As I washed up the last of the lunch dishes, I prayed, “God, can’t this day get any easier?”

Suddenly I found myself shoving arms in coats, baseball caps on heads and steering three little enthusiastic boys out the door.  They agreed to walk the seven blocks to the park; it relieved me greatly as I watched each boy eagerly release their pent-up energy. We walked the seven blocks back to play in our own back yard. Of course, I carried the little one a few blocks.  Passing football and playing don’t-escape-my-prison tired us out. Yes, I said us! Before I knew it three and a half hours had passed.  I stripped three muddy boys as they stepped back into the house, but it was an amazingly easy and pleasant afternoon.

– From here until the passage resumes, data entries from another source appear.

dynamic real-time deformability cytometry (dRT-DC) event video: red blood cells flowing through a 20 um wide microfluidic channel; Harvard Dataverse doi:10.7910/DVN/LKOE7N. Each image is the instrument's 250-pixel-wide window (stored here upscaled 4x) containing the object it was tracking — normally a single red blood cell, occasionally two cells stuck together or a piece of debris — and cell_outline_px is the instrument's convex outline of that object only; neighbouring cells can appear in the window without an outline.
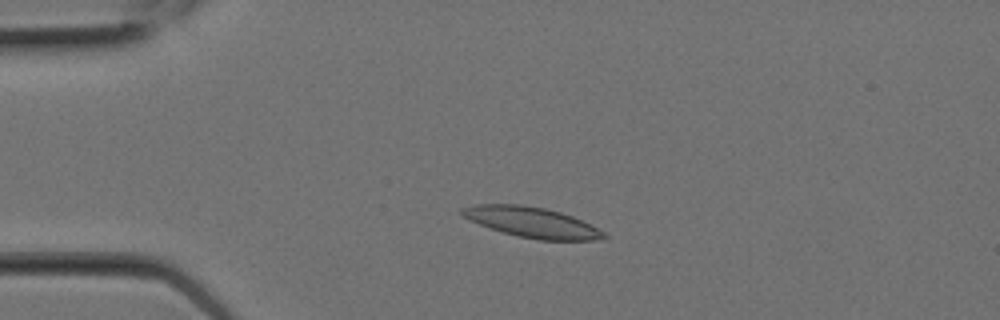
{"species": "Egyptian fruit bat (a non-hibernating species)", "species_latin": "Rousettus aegyptiacus", "temperature_condition": "room temperature", "stored_images_in_passage": 8, "camera_frame_rate_fps": 3000, "um_per_image_px": 0.085, "animal": {"sex": "female"}, "frame": {"image": 1, "passage_image": 4, "time_ms": 1.0, "image_size_px": [1000, 320], "cell_outline_px": [[608, 236], [592, 240], [540, 240], [520, 236], [488, 228], [468, 220], [460, 212], [460, 208], [476, 204], [520, 204], [544, 208], [560, 212], [572, 216], [604, 232]], "centroid_in_image_um": [45.14, 18.88], "position_along_channel_um": 39.9, "area_um2": 24.8}}
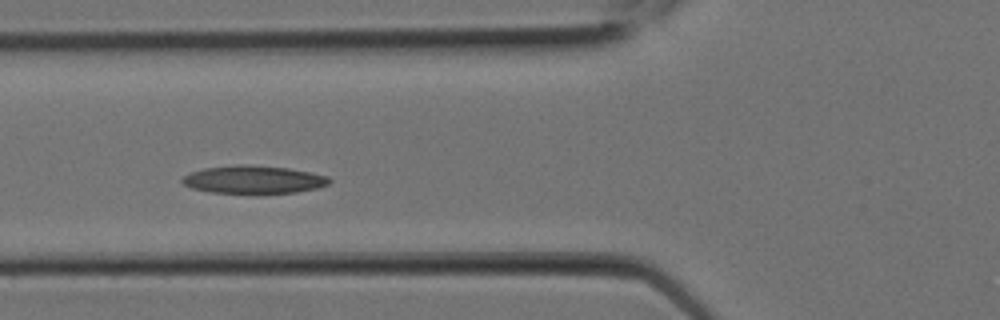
{"frame": {"image": 2, "passage_image": 7, "time_ms": 2.0, "image_size_px": [1000, 320], "cell_outline_px": [[332, 180], [328, 184], [316, 188], [296, 192], [212, 192], [192, 188], [184, 184], [180, 180], [184, 176], [192, 172], [204, 168], [236, 164], [244, 164], [288, 168], [312, 172], [328, 176]], "centroid_in_image_um": [21.57, 15.24], "position_along_channel_um": 104.2, "area_um2": 23.52}}
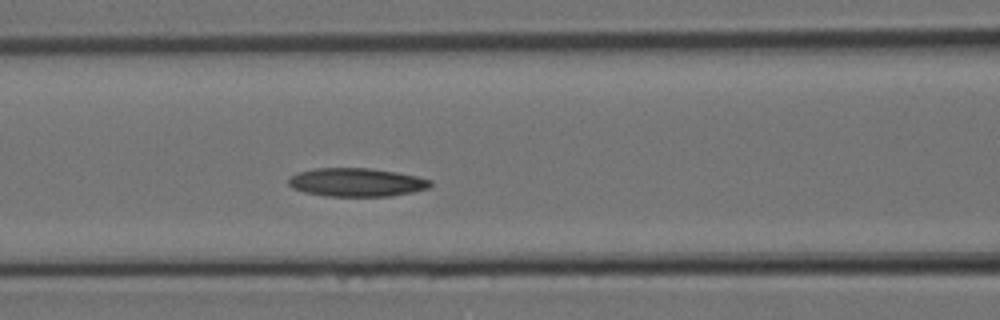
{"frame": {"image": 3, "passage_image": 8, "time_ms": 2.333, "image_size_px": [1000, 320], "cell_outline_px": [[432, 184], [428, 188], [412, 192], [392, 196], [328, 196], [304, 192], [292, 188], [288, 184], [288, 180], [296, 172], [312, 168], [372, 168], [396, 172], [416, 176], [432, 180]], "centroid_in_image_um": [30.29, 15.49], "position_along_channel_um": 136.3, "area_um2": 23.64}}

Every day, my four-year-old asks me if we can play in our back yard, and especially eat outside.  I am forced to respond with the same answer: “Not until it’s warmer.”  Well, this day he got his desire – complete with a salty snack in the playhouse fort of the swing set.

And as for my prayer – God said yes!  His amazing grace came in the form of a beautiful spring day!  And praise the Lord the day got significantly easier!

Reflection:

Up until this week, I naively, and perhaps foolishly, expected a certain behavior from my boys.  They should constantly be well-behaved, held-together, respectful, calm and nice – and especially in public when everyone is watching. *wink* But here’s why that’s faulty:

It lets no room for being sinful humans and, as parents, sets us up for continual disappointment! Why should we expect little boys to be perfect when we as adults continually fail?

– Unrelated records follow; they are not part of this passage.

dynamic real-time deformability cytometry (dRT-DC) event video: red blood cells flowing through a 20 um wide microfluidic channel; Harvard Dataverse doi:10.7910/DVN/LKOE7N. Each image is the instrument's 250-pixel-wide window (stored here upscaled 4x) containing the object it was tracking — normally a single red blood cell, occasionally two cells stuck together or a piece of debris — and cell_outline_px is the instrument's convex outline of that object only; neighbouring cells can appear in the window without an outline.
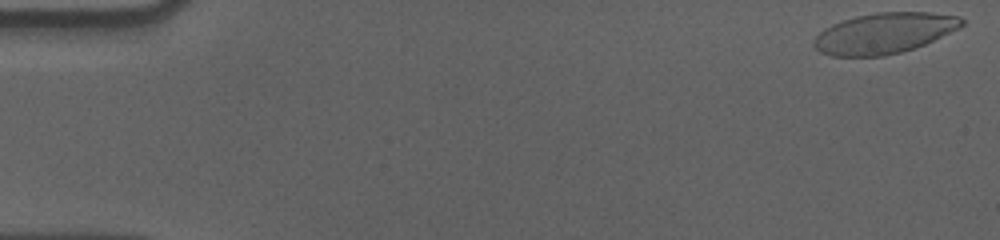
{"species": "human", "species_latin": "Homo sapiens", "temperature_condition": "cold", "stored_images_in_passage": 57, "camera_frame_rate_fps": 3000, "um_per_image_px": 0.085, "donor": {"sex": "male"}, "frame": {"image": 1, "passage_image": 1, "time_ms": 0.0, "image_size_px": [1000, 240], "cell_outline_px": [[964, 24], [960, 28], [924, 44], [900, 52], [884, 56], [832, 56], [820, 52], [812, 44], [812, 40], [824, 28], [832, 24], [856, 16], [876, 12], [928, 12], [960, 16], [964, 20]], "centroid_in_image_um": [75.15, 2.81], "position_along_channel_um": 9.9, "area_um2": 34.97}}
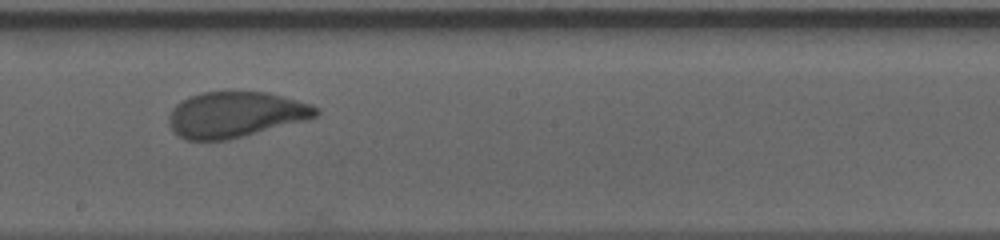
{"frame": {"image": 2, "passage_image": 32, "time_ms": 10.333, "image_size_px": [1000, 240], "cell_outline_px": [[320, 112], [316, 116], [308, 120], [228, 140], [184, 140], [168, 124], [168, 116], [172, 108], [180, 100], [188, 96], [200, 92], [268, 92], [312, 104], [320, 108]], "centroid_in_image_um": [20.02, 9.73], "position_along_channel_um": 228.2, "area_um2": 39.48}}
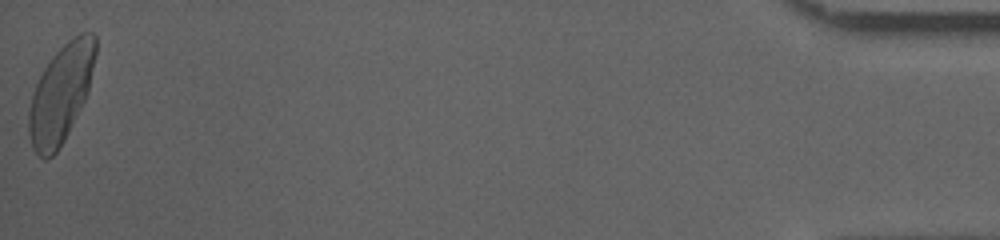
{"frame": {"image": 3, "passage_image": 57, "time_ms": 18.667, "image_size_px": [1000, 240], "cell_outline_px": [[96, 52], [88, 92], [64, 140], [56, 152], [48, 160], [44, 160], [32, 148], [28, 132], [28, 112], [32, 96], [36, 84], [44, 68], [52, 56], [68, 40], [80, 32], [92, 32], [96, 36]], "centroid_in_image_um": [5.17, 7.96], "position_along_channel_um": 430.0, "area_um2": 37.74}, "authors_computed_cell_mechanics": {"area_um2": 38.148, "velocity_mm_per_s": 3.5553, "shape_relaxation_time_tau1_ms": 4.3474, "shape_relaxation_time_tau2_ms": 0.9257, "deformation_change_tau1": 0.1847, "deformation_change_tau2": 0.071}}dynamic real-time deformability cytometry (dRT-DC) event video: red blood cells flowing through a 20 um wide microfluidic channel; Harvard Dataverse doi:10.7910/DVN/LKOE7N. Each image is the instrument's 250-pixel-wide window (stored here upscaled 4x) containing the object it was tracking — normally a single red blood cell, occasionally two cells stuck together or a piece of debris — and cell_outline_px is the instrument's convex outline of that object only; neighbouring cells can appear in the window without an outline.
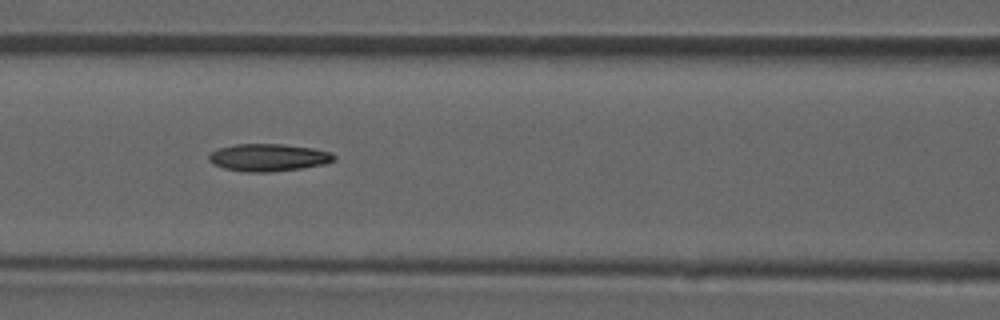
{"species": "common noctule bat (a hibernating species)", "species_latin": "Nyctalus noctula", "temperature_condition": "room temperature", "stored_images_in_passage": 46, "camera_frame_rate_fps": 3000, "um_per_image_px": 0.085, "animal": {"sex": "male", "forearm_length_mm": 52.5}, "frame": {"image": 1, "passage_image": 20, "time_ms": 6.333, "image_size_px": [1000, 320], "cell_outline_px": [[336, 160], [324, 164], [300, 168], [272, 172], [244, 172], [224, 168], [212, 164], [208, 160], [208, 156], [212, 152], [220, 148], [236, 144], [284, 144], [316, 148], [332, 152], [336, 156]], "centroid_in_image_um": [22.85, 13.38], "position_along_channel_um": 143.8, "area_um2": 20.17}}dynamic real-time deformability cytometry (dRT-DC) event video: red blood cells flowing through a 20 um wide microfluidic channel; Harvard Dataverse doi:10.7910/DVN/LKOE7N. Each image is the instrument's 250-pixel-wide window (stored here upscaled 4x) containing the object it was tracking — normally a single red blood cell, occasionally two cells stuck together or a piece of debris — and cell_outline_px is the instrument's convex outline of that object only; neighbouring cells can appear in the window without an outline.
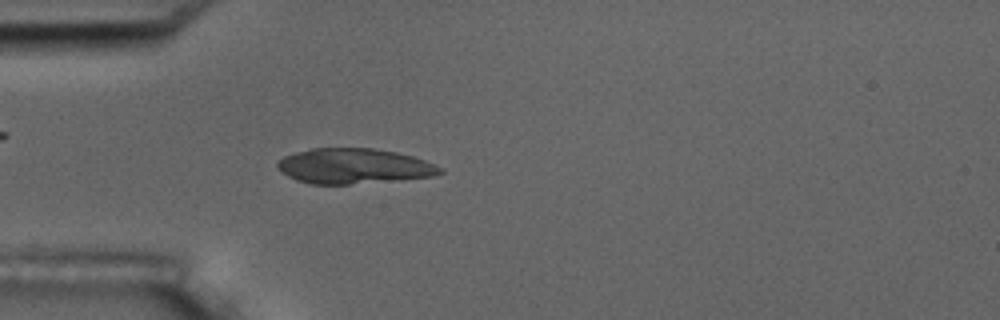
{"species": "common noctule bat (a hibernating species)", "species_latin": "Nyctalus noctula", "temperature_condition": "room temperature", "stored_images_in_passage": 4, "camera_frame_rate_fps": 3000, "um_per_image_px": 0.085, "animal": {"sex": "male", "body_mass_g": 17.5, "forearm_length_mm": 52.3}, "frame": {"image": 1, "passage_image": 4, "time_ms": 3.667, "image_size_px": [1000, 320], "cell_outline_px": [[444, 172], [432, 176], [348, 184], [312, 184], [296, 180], [288, 176], [276, 164], [284, 156], [296, 152], [312, 148], [372, 148], [396, 152], [412, 156], [424, 160], [444, 168]], "centroid_in_image_um": [30.08, 14.11], "position_along_channel_um": 54.9, "area_um2": 32.95}}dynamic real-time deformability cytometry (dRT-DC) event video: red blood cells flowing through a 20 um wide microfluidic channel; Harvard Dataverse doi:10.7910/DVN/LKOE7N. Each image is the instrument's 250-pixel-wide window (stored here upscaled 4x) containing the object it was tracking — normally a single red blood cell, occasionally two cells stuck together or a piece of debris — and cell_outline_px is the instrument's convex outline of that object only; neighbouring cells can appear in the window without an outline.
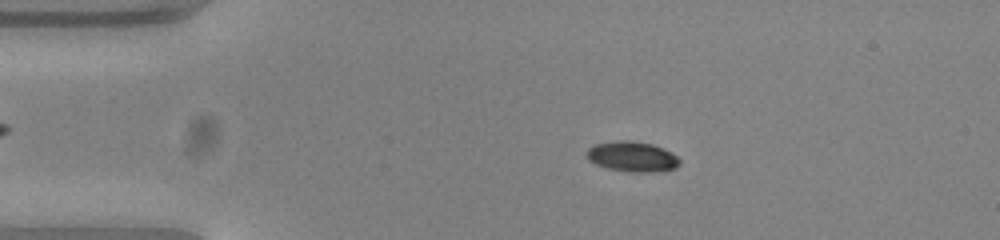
{"species": "common noctule bat (a hibernating species)", "species_latin": "Nyctalus noctula", "temperature_condition": "warm", "stored_images_in_passage": 53, "camera_frame_rate_fps": 3000, "um_per_image_px": 0.085, "animal": {"sex": "female", "body_mass_g": 23.0, "forearm_length_mm": 53.4}, "frame": {"image": 1, "passage_image": 10, "time_ms": 3.0, "image_size_px": [1000, 240], "cell_outline_px": [[680, 164], [676, 168], [652, 172], [628, 172], [608, 168], [596, 164], [588, 160], [588, 148], [596, 144], [616, 140], [628, 140], [652, 144], [672, 152], [680, 160]], "centroid_in_image_um": [53.76, 13.31], "position_along_channel_um": 31.2, "area_um2": 16.3}}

Boys will be boys. We’ve all heard this; and sometimes misused to excuse sinful behavior. But by nature, boys are rough, active, loud, risky, rowdy and messy. Girls can spend genuine time together simply talking and giggling, while boys do things together. As men, they may watch sports, hunt, or work on vehicles or projects together. We are simply wired differently.

Boys turn everything into a sword or a gun, even if it doesn’t remotely resemble either.  They are heroes – always protecting, rescuing or saving the day. They jump off furniture or toys even if it is no taller than one inch off the ground, because…if they can just get even a little bit of height.

If my boys sit still too long it’s like the energy just builds and builds until finally BOOM – it explodes!  All over you, all over themselves!  If you’re standing too close you just might get tackled, tickled or licked.

If you give them space, they run.  If you give them an item, it becomes a weapon.  If you give them a tree, they climb (or possibly devise a plan to slingshot themselves into a microscopic pile of leaves a hundred yards away). If you give them a buddy, they wrestle. If you give them a noise maker, they compete on who can be the loudest.  If you give them food, well…just make plenty of it!  If you give them a problem, they’ll try to fix it. If you give them a challenge, they rise to it. They are boys.

It’s evident my boys speak a different language than me.  Their language is not wrong, but it is foreign to me. They are made to balance our emotions with ration; our insecurities with surety; our restraint with risk. I wouldn’t want to change their language, but instead help them be the best they can be. And along the way, maybe learn to understand a little of the language in which they speak.